First-principles study on field evaporation for silicon atom on Si(001) surface

TL;DR

This study uses first-principles simulations to analyze field evaporation of silicon atoms on Si(001) surfaces, revealing the electric field thresholds and the importance of bond strength over local field effects.

Contribution

It provides a first-principles computational insight into the electric field-induced atom evaporation process on Si(001) surfaces, aligning with experimental data.

Findings

Atoms on flat and stepped Si(001) surfaces are easily evaporated under electric fields.

Threshold electric field for evaporation is between 3.0 and 3.5 V/Å, matching experimental results.

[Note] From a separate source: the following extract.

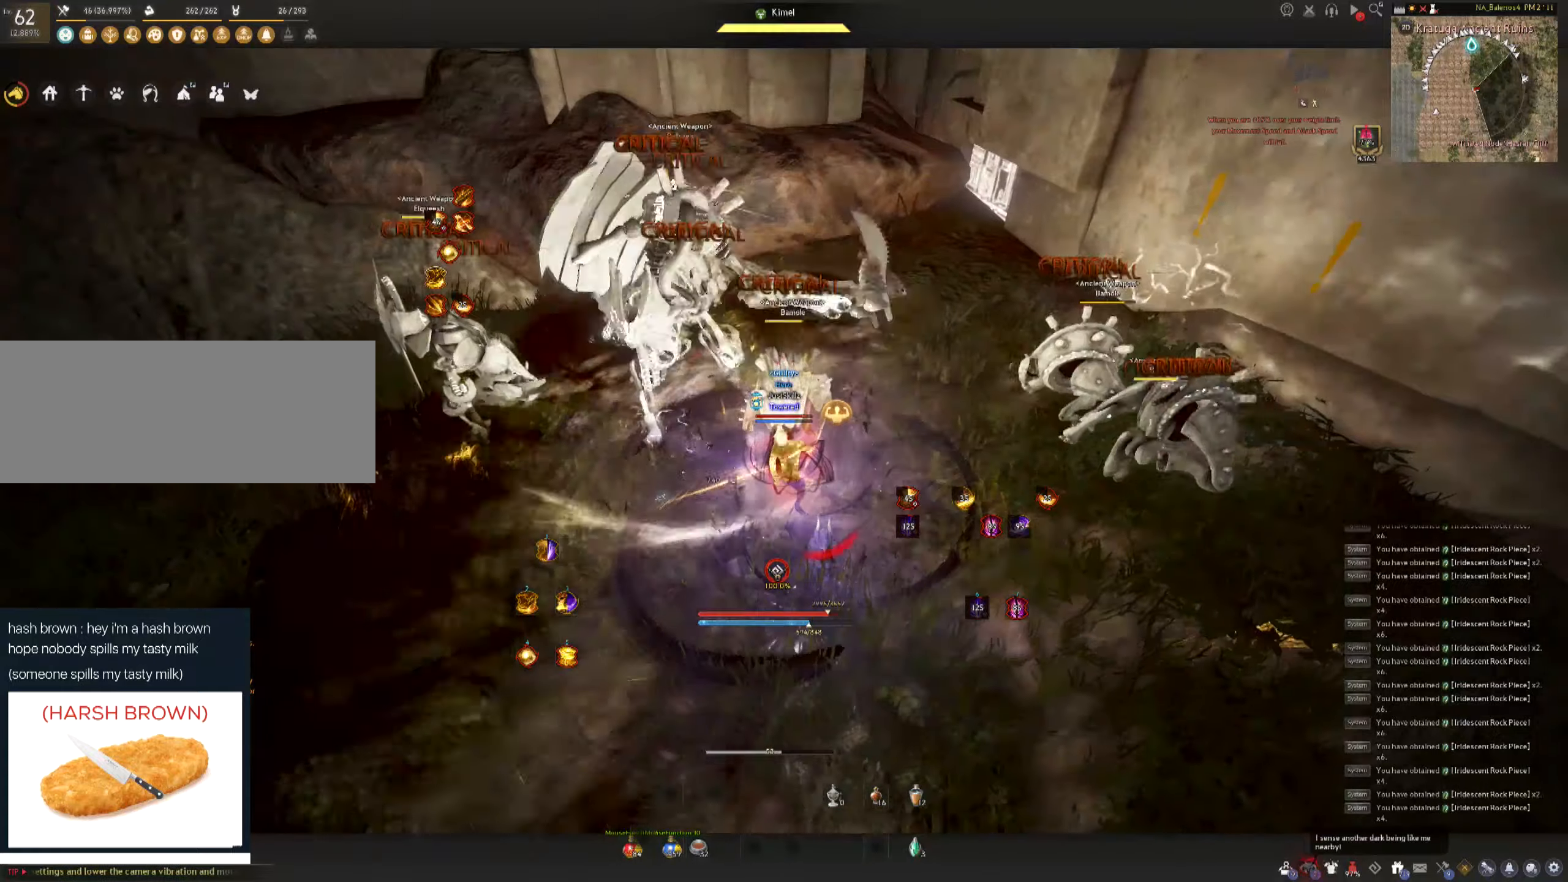
{"keys": ["d", "shift"], "mouse": [], "events": [[500, "d", "down"], [500, "shift", "down"]]}
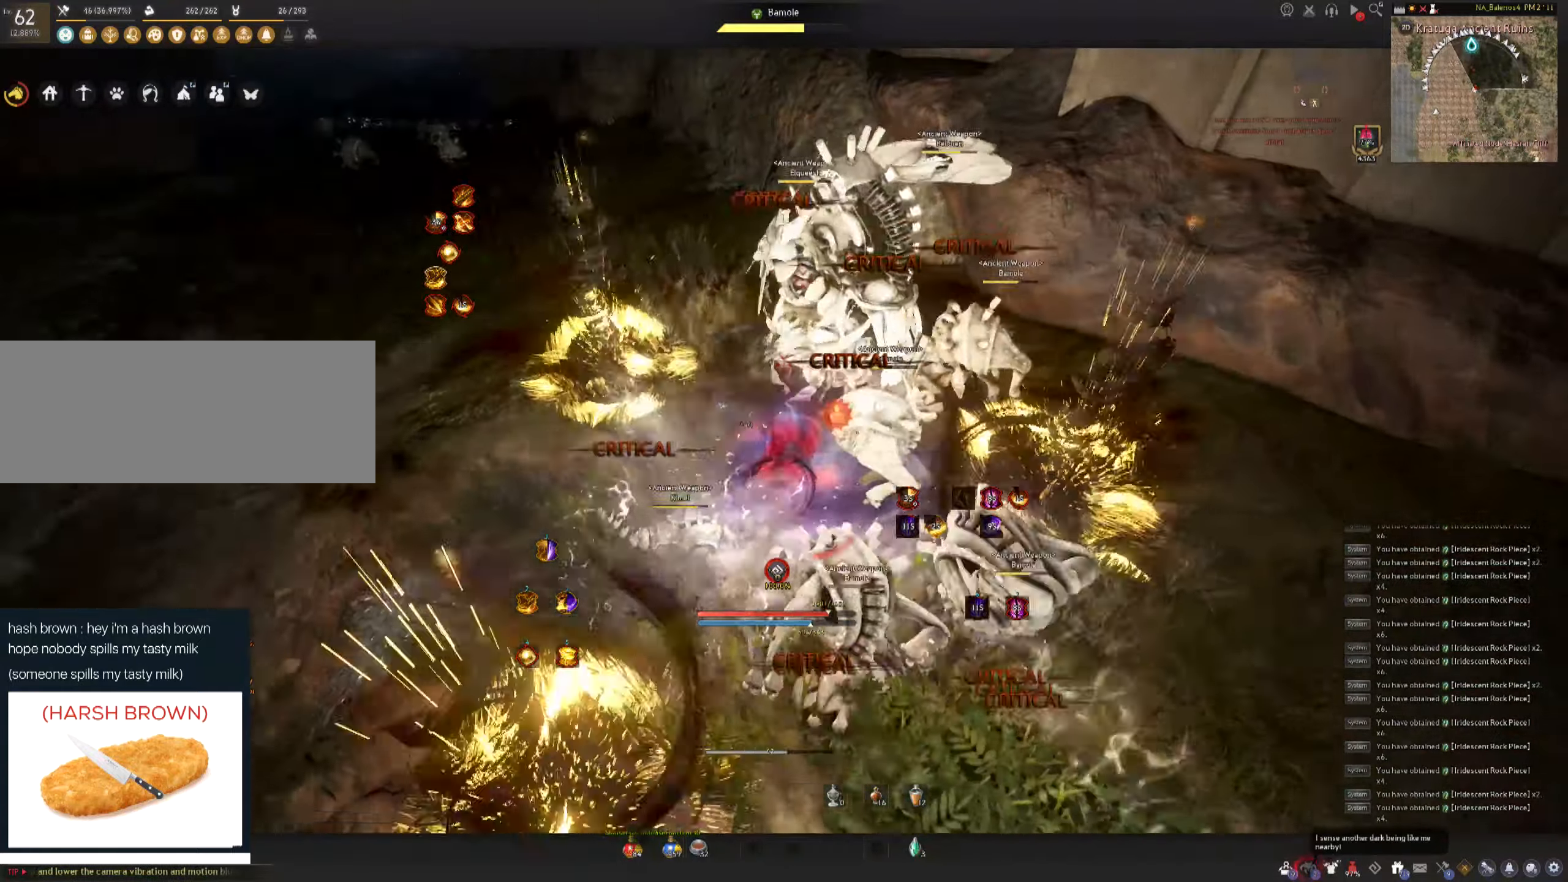
{"keys": [], "mouse": ["left"], "events": [[166, "d", "up"], [183, "shift", "up"], [233, "mouse_left", "down"]]}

Local field effects are less important than bond strength in atom evaporation.

Abstract

The simulations of field-evaporation processes for silicon atoms on various Si(001) surfaces are implemented using the first-principles calculations based on the real-space finite-difference method. We find that the atoms which locate on atomically flat Si(001) surfaces and at step edges are easily removed by applying external electric field, and the threshold value of the external electric field for evaporation of atoms on atomically flat Si(001) surfaces, which is predicted between 3.0 and 3.5 V/\AA, is in agreement with the experimental data of 3.8 V/\AA. In this situation, the local field around an evaporating atom does not play a crucial role. This result is instead interpreted in terms of the bond strength between an evaporating atom and surface.